_TASK REQUIREMENTS_
Determine how many lines below include the string "from". Reply with the number only.

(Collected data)
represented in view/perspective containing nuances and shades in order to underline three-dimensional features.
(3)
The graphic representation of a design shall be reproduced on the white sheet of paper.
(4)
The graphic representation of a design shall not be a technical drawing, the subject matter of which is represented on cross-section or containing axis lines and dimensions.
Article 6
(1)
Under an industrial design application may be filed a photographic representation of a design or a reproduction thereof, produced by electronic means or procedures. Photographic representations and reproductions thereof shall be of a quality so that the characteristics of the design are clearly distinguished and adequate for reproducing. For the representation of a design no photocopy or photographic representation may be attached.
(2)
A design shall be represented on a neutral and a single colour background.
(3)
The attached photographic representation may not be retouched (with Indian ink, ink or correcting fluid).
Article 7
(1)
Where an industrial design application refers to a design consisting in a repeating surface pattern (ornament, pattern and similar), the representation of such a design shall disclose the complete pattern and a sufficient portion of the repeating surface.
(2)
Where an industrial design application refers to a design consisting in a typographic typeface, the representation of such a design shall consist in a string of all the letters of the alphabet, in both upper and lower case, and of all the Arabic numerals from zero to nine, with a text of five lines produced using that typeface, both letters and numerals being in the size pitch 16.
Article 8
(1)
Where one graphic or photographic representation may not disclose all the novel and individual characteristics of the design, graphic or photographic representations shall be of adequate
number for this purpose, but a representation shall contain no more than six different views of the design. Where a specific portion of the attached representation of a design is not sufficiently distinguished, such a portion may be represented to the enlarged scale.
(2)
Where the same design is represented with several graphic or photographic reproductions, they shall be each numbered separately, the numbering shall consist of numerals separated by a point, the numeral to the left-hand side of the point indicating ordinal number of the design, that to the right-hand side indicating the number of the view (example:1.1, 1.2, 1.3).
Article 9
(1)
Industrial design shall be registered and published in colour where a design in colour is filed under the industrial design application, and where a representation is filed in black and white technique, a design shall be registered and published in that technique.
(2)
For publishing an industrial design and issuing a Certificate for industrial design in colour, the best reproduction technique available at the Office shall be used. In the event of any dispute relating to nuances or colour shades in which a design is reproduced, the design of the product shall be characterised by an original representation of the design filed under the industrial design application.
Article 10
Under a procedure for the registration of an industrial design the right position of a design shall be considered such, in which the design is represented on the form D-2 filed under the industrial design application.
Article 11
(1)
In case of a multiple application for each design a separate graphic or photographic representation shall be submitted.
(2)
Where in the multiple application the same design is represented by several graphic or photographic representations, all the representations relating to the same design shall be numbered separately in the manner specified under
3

--

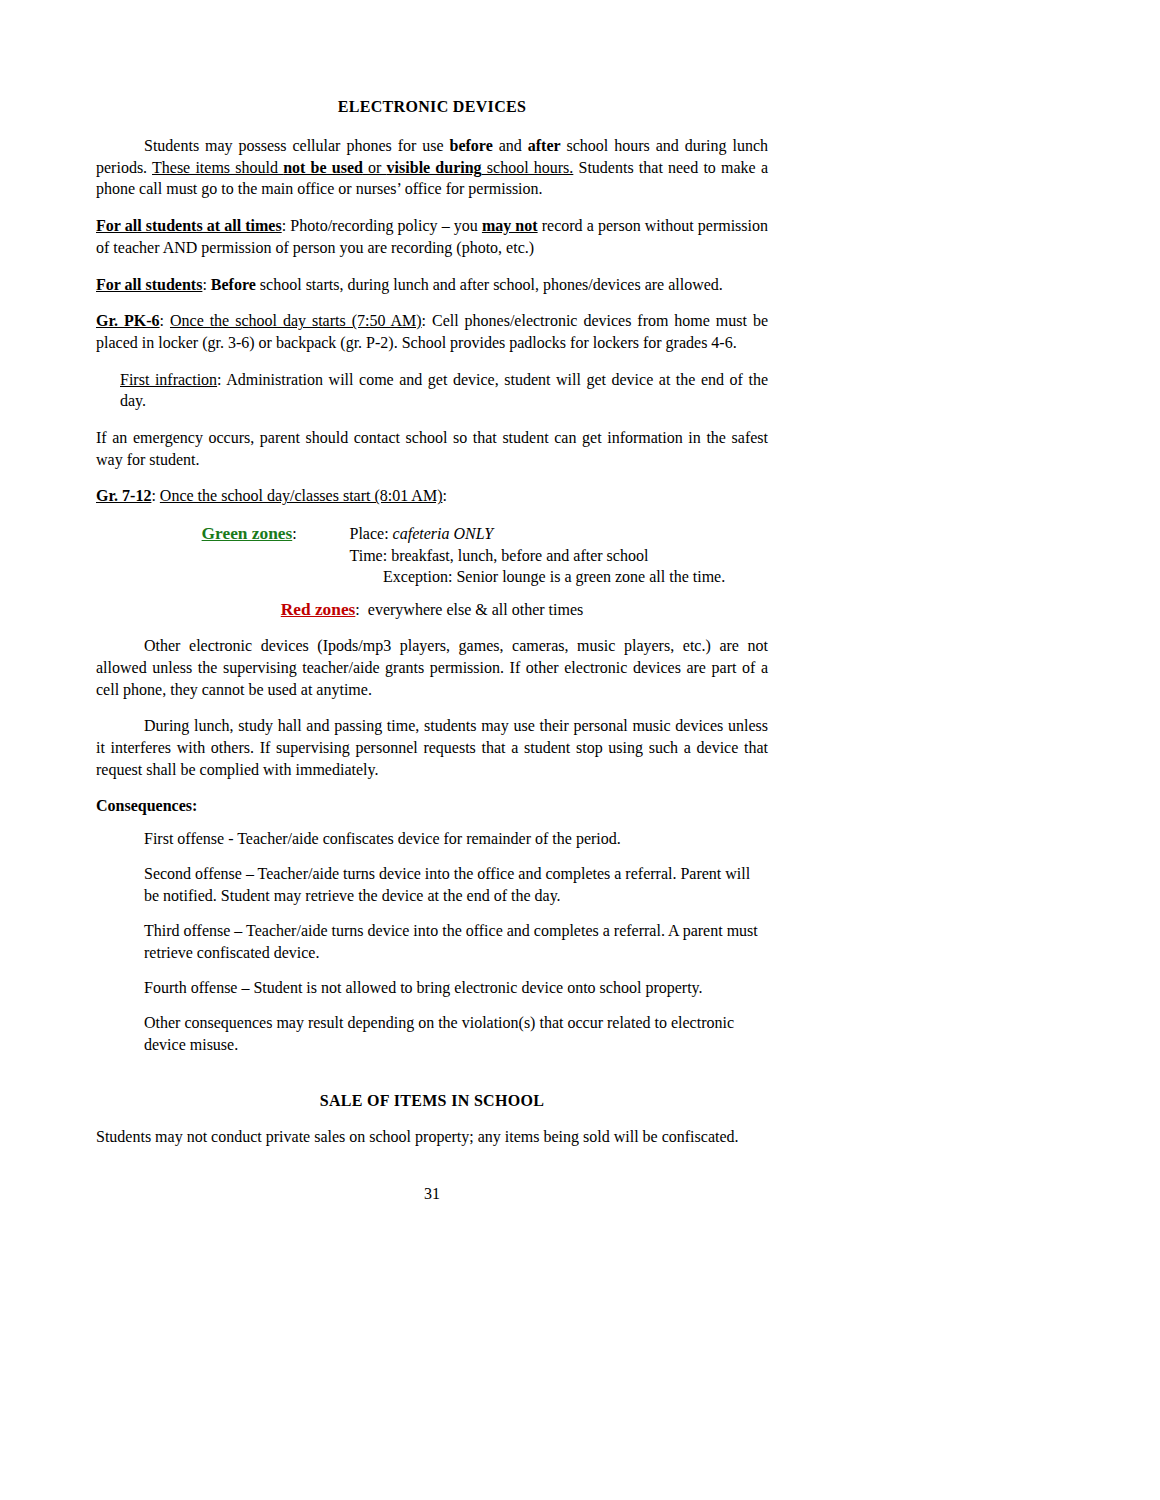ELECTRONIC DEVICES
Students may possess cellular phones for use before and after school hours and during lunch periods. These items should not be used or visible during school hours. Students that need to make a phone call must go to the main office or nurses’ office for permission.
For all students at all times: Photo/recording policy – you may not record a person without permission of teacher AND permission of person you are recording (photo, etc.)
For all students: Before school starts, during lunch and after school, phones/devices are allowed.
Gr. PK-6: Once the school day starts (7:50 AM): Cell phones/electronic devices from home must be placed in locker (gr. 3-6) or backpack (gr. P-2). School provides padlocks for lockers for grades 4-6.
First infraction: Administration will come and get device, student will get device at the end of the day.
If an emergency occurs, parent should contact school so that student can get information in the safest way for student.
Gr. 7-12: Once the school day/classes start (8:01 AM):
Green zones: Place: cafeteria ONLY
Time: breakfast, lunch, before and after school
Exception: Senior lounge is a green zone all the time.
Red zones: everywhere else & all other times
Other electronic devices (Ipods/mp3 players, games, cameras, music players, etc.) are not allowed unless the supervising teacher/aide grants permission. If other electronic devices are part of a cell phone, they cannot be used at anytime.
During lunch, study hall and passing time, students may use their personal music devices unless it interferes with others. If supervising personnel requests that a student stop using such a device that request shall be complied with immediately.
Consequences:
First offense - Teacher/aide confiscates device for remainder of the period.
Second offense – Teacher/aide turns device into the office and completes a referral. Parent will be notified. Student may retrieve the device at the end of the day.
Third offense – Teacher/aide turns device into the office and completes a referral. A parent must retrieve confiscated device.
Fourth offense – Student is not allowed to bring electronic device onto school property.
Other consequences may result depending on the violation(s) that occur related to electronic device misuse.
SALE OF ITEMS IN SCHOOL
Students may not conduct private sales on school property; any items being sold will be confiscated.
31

_THE COMPLETED TASK_
2